**Activity:**
Only a number is wanted here. Tally the lines of the data that contain "Pohjois".

** Dataset follows **

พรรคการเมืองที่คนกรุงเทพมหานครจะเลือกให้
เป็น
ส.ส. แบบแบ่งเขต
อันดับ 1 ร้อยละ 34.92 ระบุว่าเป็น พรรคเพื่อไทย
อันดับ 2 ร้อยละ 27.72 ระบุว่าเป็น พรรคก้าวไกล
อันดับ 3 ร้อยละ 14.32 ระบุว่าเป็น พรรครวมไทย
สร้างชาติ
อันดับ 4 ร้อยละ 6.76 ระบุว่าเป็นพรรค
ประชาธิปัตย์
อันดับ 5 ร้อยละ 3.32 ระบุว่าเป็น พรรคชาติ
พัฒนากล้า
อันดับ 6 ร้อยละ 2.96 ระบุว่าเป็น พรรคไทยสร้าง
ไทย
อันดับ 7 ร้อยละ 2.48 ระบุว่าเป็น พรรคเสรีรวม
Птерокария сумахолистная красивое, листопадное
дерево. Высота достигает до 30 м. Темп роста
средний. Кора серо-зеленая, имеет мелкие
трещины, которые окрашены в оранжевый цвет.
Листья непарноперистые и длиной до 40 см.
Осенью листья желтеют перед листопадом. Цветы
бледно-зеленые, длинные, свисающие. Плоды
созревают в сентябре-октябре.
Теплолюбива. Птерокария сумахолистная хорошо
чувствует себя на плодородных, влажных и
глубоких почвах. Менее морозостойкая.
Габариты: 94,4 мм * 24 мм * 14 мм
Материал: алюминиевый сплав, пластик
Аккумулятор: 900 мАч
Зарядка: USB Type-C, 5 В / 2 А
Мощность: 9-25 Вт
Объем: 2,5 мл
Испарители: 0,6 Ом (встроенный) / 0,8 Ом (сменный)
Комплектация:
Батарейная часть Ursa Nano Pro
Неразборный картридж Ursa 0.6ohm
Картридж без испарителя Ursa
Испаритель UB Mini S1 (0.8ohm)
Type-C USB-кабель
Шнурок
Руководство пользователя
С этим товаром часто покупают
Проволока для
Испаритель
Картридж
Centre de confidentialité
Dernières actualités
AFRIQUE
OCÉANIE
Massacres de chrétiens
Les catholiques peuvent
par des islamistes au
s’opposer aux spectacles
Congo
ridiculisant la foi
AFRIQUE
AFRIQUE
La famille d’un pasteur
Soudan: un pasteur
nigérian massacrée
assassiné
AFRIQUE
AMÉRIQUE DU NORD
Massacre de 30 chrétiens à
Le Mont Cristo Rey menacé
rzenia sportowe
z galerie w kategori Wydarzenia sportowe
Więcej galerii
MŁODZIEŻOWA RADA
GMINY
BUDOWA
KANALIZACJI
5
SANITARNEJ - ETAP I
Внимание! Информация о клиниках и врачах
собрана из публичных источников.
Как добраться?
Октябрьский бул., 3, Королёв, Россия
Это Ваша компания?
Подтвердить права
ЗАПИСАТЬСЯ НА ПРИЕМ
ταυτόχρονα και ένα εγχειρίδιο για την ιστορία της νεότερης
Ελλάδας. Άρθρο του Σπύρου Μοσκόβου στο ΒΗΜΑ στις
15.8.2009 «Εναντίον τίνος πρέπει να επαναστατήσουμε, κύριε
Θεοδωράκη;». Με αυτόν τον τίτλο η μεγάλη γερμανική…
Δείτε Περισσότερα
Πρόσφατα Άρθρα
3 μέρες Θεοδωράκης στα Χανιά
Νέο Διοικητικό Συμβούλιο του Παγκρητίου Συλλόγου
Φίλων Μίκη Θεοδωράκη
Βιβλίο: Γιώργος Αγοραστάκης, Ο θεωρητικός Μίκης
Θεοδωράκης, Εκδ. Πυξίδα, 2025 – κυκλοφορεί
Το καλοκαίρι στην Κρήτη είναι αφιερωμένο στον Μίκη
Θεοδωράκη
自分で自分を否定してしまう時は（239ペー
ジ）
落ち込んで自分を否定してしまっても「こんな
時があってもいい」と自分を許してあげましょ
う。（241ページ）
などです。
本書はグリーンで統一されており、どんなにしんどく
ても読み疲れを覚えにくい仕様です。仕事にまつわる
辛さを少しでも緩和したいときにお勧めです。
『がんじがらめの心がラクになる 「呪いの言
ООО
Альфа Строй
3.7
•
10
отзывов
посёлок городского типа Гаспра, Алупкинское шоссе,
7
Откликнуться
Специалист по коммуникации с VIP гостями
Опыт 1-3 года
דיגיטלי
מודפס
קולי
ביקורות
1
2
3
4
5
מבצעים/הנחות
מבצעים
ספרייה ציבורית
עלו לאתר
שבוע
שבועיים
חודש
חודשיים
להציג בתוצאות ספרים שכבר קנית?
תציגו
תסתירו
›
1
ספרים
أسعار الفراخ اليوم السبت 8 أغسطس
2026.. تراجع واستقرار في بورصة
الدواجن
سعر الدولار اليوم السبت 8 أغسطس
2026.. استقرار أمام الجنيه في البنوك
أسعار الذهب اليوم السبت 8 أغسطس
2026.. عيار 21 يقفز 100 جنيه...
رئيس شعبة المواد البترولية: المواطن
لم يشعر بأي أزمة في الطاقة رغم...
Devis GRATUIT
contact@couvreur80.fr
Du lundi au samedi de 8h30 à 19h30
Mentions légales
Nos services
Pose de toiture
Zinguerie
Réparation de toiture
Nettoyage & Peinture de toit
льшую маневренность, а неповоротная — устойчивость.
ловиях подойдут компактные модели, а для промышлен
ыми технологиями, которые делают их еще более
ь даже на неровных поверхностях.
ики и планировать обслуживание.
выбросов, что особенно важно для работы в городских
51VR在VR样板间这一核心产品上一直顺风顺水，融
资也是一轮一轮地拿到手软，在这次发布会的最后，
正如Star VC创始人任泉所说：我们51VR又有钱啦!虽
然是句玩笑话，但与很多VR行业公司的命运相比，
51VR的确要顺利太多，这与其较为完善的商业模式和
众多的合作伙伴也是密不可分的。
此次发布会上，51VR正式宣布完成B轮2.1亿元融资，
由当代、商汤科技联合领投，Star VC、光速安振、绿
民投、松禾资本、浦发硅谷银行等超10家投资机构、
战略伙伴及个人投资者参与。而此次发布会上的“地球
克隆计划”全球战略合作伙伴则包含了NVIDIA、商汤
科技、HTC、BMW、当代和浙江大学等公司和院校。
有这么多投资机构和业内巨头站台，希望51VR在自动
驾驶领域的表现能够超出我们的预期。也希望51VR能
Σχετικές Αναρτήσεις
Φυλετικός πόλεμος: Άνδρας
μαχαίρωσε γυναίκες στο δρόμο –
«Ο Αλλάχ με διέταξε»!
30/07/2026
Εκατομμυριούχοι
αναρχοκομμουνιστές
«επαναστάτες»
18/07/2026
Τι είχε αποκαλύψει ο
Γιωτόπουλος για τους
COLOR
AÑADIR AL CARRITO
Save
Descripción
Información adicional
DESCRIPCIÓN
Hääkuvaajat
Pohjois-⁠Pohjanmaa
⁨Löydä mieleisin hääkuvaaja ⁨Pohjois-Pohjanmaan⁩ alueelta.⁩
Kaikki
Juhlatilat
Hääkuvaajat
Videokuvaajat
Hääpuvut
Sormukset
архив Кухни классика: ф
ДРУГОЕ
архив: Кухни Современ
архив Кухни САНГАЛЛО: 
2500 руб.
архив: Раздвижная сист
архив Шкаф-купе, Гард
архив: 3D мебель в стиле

** End of Dataset **

**Answer section:**
2